BEGIN SELECTED EXTRACT
# hts evo 4g shift boot loop



## romas (Mar 6, 2010)

Hi i need some help

it start happening when i try to reboot phone

it stuck in boot loop like it it turn on htc logo then black out and do all ower again, white screen with htc logo again and again 

I try every signal option in hboot whit sd card in or out

here more info:

speed xe ship s-on
hboot-0.99.0001
radio-1.08.01.0111
emmc-boot

any help?


----------



## reesekcmo (Apr 19, 2012)

Only time I've seen this is when the OS has been modified, it sounds like you did more than reboot the phone.


----------



## romas (Mar 6, 2010)

that day I was using time laps app, probably that was the cause later that day. I did could forse stop that app but i did not


----------



## Junior777 (Jul 25, 2012)

Can try this.



> Here's how you fix the reboot loop.
END SELECTED EXTRACT
BEGIN LISTED ENTRIES
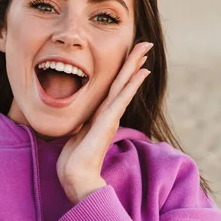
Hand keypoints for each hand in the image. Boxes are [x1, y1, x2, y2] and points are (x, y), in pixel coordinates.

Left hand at [56, 42, 152, 203]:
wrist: (76, 176)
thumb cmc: (74, 160)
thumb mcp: (76, 135)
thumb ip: (82, 125)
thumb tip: (80, 122)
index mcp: (100, 114)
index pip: (114, 87)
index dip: (123, 70)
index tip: (132, 55)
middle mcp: (108, 113)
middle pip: (123, 81)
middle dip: (133, 61)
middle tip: (146, 43)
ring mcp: (110, 116)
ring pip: (124, 85)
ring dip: (135, 66)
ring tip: (145, 49)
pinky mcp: (108, 121)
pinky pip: (122, 97)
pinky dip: (132, 84)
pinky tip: (142, 72)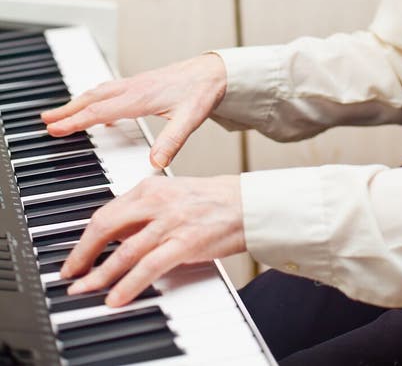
END LISTED ENTRIES
* _YOUR TASKS_
- 1) Reproduce the passage of the boot loop thread starting with "that day I was" and going on through "(Jul 25, 2012)".
- 2) Carry on the boot loop thread from the point where it stops.

* _WRITTEN ANSWERS_
- 1)
that day I was using time laps app, probably that was the cause later that day. I did could forse stop that app but i did not


----------



## Junior777 (Jul 25, 2012)

- 2)
> 
> 1. Take out the battery for few seconds. Now put it back
> 2. Hold down the Volume-Down key, and press the power button.
> ...


Can also try this.

My HTC Evo 4G is stuck on a reboot infinite loop - Android Forums at AndroidCentral.com


----------



## romas (Mar 6, 2010)

it dont have clear storage

it only have fastboot, recovery, factory reset, simlock, image crc
and none of them works only it works in fastboot-shod down


----------



## romas (Mar 6, 2010)

anyone has any sugestions with step by step instruction?


----------



## romas (Mar 6, 2010)

bump i still waiting


----------



## romas (Mar 6, 2010)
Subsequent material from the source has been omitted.